Concerning the eyes, the spectrum analysis in the region of interest is accurate only if each eye is correctly localized. Indeed around the eyes, several vertical or horizontal contours can generate false detection (hair boundary for example). The MPT toolbox proposes an eye detector but it requires too much computing time (frame rate of 22 fps), hence, it has been discarded. We use another solution: eye region is supposed to be the area in which there are the most energized contours in the log-polar domain. Assuming that the eyes are localized in the two upper quarters of the detected face, we use the retina output. The retina output gives the contours in these areas and due to the fact that the eye region (containing iris and eyelid) is the only area in which there are horizontal and vertical contours, the eye detection can be achieved easily.
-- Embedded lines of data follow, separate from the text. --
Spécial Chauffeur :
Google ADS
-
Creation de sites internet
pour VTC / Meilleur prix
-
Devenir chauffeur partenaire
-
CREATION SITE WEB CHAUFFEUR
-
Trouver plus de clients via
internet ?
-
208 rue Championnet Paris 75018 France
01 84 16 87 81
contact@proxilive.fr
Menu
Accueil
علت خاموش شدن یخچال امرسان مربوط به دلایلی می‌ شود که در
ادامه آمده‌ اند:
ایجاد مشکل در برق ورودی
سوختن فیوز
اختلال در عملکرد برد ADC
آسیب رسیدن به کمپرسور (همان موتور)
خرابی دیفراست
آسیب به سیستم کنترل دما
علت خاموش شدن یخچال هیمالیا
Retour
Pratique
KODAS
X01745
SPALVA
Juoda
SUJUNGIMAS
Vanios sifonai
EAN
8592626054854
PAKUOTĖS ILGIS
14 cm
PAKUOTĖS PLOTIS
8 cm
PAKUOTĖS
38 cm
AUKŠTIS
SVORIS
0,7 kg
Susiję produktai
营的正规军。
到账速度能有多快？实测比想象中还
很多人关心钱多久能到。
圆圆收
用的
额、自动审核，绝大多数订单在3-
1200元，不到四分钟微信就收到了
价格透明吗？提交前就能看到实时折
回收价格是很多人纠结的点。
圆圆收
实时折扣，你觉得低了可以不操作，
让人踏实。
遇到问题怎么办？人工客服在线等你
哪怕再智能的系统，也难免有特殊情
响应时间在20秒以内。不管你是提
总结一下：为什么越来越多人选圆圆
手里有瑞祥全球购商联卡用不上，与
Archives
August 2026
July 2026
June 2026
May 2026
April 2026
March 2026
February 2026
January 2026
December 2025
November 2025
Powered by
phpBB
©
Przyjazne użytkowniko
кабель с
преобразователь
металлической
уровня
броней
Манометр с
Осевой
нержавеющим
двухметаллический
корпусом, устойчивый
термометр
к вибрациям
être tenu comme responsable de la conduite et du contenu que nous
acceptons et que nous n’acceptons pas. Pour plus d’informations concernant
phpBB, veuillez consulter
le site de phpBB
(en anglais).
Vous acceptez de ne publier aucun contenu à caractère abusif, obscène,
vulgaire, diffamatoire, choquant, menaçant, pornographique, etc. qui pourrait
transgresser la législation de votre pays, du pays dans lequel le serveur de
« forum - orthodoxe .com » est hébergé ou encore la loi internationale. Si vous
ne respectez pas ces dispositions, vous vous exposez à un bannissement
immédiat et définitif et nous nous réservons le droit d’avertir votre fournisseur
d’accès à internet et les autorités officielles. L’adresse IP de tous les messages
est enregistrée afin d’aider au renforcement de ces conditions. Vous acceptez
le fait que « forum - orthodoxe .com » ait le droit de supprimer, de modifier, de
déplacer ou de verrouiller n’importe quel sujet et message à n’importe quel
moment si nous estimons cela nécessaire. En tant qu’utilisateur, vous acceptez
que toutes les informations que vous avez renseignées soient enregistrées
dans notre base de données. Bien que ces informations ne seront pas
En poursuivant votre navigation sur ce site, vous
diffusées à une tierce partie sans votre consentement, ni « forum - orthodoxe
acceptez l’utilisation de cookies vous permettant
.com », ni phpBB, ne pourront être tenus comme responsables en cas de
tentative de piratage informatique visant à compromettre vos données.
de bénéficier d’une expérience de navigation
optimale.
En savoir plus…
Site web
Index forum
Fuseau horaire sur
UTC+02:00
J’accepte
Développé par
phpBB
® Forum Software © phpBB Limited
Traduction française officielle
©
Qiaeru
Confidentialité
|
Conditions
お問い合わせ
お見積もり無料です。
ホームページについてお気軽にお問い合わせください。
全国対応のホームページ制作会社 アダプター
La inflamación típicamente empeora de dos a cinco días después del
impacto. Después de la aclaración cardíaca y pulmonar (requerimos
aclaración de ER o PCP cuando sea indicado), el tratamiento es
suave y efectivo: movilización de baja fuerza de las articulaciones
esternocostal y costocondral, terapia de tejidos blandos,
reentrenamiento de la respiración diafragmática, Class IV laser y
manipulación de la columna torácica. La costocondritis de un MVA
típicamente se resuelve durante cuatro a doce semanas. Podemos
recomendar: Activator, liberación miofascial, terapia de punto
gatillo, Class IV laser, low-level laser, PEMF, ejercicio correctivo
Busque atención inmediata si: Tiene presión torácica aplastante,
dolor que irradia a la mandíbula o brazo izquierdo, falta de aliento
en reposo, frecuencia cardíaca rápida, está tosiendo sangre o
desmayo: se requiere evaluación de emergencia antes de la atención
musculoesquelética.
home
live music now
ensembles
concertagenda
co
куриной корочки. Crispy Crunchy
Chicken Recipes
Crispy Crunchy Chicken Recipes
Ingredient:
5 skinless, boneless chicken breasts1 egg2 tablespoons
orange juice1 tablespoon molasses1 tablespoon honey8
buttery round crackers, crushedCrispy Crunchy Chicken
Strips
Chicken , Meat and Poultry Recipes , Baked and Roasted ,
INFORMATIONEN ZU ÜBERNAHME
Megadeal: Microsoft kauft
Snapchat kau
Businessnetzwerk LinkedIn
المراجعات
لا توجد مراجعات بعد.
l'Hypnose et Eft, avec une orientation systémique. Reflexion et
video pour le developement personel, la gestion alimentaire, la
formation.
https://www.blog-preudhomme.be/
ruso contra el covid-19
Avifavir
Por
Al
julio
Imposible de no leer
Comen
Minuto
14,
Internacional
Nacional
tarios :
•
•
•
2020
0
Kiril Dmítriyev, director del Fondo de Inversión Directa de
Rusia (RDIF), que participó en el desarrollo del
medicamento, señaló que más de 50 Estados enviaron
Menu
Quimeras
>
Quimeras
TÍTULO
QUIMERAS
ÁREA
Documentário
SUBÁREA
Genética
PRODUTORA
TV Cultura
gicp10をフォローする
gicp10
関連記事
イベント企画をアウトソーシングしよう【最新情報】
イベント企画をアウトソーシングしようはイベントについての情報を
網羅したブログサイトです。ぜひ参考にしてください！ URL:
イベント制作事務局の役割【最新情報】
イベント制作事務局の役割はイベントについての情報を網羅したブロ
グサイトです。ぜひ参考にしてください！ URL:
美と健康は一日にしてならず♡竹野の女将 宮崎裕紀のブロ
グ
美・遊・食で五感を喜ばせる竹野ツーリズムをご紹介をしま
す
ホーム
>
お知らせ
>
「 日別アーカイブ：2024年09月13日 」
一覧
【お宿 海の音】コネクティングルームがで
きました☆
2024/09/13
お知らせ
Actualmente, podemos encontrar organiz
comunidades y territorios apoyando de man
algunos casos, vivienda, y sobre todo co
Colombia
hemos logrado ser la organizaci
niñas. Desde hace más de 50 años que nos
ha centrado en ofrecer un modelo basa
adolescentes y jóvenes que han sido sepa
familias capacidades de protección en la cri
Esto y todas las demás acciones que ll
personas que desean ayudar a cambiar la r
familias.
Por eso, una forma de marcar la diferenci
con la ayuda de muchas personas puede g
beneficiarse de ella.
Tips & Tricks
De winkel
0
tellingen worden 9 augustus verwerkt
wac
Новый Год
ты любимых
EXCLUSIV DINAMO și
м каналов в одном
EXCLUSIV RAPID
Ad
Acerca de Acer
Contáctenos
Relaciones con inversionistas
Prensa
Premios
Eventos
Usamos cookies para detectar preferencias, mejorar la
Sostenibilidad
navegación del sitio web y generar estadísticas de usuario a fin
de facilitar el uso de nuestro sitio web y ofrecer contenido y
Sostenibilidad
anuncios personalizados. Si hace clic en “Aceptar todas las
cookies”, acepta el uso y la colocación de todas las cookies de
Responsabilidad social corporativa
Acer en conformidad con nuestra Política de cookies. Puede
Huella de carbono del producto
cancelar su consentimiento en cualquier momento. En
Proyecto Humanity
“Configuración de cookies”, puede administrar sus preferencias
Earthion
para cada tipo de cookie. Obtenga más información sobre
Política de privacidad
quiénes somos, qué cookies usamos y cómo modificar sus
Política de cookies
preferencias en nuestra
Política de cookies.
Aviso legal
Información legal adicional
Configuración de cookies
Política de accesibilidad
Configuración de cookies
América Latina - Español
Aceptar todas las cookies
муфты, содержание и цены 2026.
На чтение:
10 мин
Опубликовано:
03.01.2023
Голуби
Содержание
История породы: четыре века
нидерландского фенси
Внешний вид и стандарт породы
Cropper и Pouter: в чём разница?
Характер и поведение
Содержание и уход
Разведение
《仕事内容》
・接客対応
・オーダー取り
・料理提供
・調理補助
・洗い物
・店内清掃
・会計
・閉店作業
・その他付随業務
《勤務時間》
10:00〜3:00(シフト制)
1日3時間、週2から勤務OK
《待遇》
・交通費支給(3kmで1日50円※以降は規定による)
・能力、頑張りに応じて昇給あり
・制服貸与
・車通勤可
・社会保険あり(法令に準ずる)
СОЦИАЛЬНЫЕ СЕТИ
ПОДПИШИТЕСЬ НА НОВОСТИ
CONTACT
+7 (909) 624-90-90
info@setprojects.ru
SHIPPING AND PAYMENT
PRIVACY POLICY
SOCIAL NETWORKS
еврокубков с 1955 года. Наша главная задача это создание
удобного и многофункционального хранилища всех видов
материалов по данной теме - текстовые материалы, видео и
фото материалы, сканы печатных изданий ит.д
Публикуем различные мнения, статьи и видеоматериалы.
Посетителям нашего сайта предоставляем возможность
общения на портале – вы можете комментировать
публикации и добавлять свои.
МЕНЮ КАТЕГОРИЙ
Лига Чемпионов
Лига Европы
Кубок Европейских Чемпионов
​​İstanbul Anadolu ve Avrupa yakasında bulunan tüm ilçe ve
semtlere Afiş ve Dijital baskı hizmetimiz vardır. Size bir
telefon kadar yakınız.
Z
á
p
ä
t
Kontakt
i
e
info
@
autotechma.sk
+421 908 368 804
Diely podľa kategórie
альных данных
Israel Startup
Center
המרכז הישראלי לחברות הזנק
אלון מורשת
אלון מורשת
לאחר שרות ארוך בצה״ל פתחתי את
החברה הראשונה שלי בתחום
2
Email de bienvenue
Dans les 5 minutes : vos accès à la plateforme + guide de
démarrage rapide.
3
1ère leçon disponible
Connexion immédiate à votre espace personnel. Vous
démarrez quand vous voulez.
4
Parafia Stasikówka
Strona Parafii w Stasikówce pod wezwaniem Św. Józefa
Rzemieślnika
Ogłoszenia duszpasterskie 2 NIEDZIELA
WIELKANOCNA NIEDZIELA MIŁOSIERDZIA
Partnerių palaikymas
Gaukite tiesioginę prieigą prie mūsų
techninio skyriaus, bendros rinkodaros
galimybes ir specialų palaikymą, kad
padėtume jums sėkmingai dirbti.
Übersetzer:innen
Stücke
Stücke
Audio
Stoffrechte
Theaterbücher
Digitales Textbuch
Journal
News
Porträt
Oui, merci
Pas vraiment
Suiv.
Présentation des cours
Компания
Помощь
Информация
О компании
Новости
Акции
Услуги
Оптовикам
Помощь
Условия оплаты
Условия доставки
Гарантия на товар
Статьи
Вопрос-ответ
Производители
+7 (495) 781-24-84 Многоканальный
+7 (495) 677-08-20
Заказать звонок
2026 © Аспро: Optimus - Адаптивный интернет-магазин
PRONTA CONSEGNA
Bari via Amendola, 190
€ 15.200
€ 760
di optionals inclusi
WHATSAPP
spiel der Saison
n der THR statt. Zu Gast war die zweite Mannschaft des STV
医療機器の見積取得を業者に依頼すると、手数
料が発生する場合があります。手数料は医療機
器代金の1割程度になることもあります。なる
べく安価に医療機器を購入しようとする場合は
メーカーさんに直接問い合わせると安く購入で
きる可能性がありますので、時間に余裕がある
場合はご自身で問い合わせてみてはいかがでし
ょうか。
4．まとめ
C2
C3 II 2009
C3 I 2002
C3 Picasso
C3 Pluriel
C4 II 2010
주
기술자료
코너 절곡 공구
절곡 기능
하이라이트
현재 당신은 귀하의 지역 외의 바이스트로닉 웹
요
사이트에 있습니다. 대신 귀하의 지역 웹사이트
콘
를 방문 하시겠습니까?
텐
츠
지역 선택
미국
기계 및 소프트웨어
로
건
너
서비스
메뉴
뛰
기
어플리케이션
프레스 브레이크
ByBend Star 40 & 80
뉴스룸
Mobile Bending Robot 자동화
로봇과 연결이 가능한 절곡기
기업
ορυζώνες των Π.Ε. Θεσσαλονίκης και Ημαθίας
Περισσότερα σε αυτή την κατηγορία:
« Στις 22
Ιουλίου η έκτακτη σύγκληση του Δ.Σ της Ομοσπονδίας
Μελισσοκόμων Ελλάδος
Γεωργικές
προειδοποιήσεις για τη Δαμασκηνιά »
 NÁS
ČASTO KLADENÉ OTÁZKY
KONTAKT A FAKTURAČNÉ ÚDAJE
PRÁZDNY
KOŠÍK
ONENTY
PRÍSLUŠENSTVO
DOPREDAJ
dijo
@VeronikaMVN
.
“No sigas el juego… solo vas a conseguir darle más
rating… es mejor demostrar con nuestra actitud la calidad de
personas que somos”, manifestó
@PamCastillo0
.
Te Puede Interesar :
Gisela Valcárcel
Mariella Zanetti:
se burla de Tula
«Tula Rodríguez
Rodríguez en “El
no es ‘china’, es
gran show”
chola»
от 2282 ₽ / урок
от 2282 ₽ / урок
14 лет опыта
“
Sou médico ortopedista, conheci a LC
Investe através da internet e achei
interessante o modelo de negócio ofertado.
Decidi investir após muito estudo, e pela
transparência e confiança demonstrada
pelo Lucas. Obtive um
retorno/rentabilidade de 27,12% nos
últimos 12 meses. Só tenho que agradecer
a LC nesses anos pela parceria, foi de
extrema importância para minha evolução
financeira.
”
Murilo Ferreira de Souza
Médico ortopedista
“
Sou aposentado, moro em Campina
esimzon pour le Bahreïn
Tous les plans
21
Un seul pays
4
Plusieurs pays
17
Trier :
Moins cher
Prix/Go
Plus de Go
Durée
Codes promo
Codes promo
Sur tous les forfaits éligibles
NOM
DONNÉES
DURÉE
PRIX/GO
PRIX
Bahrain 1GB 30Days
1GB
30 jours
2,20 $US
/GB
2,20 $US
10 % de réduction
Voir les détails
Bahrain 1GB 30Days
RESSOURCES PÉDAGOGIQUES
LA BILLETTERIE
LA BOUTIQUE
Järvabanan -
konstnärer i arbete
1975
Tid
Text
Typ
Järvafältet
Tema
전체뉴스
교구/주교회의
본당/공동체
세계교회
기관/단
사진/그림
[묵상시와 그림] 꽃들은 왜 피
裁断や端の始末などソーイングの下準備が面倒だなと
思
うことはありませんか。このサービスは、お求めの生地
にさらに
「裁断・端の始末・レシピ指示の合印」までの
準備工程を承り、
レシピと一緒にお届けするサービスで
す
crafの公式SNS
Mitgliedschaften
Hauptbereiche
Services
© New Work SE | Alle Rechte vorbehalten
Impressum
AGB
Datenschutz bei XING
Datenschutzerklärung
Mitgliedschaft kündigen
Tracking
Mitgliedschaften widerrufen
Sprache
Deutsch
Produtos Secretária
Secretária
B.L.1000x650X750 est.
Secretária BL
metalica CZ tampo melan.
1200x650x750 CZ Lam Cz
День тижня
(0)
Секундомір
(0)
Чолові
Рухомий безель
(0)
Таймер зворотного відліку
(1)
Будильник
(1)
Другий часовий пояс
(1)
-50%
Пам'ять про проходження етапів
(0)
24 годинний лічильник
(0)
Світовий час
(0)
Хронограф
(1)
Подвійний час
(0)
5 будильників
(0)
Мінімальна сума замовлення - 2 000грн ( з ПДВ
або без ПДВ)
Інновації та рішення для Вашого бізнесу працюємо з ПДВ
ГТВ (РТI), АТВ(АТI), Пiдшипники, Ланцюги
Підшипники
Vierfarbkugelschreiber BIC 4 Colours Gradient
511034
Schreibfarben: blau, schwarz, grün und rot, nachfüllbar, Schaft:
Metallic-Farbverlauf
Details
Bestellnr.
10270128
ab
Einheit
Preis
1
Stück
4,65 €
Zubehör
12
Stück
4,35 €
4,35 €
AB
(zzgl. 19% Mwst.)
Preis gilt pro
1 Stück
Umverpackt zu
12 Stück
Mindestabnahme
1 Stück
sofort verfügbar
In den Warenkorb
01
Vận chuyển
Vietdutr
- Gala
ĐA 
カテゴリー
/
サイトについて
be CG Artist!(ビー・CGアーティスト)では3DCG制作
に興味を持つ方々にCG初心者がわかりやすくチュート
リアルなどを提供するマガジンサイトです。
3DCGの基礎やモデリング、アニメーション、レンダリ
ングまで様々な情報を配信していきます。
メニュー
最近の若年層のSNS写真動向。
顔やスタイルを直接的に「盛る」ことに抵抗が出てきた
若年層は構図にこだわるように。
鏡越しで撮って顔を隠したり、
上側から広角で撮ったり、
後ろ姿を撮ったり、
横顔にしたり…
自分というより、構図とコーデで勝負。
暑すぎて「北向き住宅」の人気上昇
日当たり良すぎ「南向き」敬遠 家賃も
We use two oriented low pass filters: a horizontal low pass filter and a vertical low pass filter and we multiply their response. The maximum answer is obtained in the area with the most horizontal and vertical contours, that is the eye regions. The eye area detection is performed at 30 frames per second. 3.4 Hypo-vigilance alarms generation Several situations are supposed to be a sign of hypo-vigilance: eyes closure detection, mouth yawning detection and global head motion detection.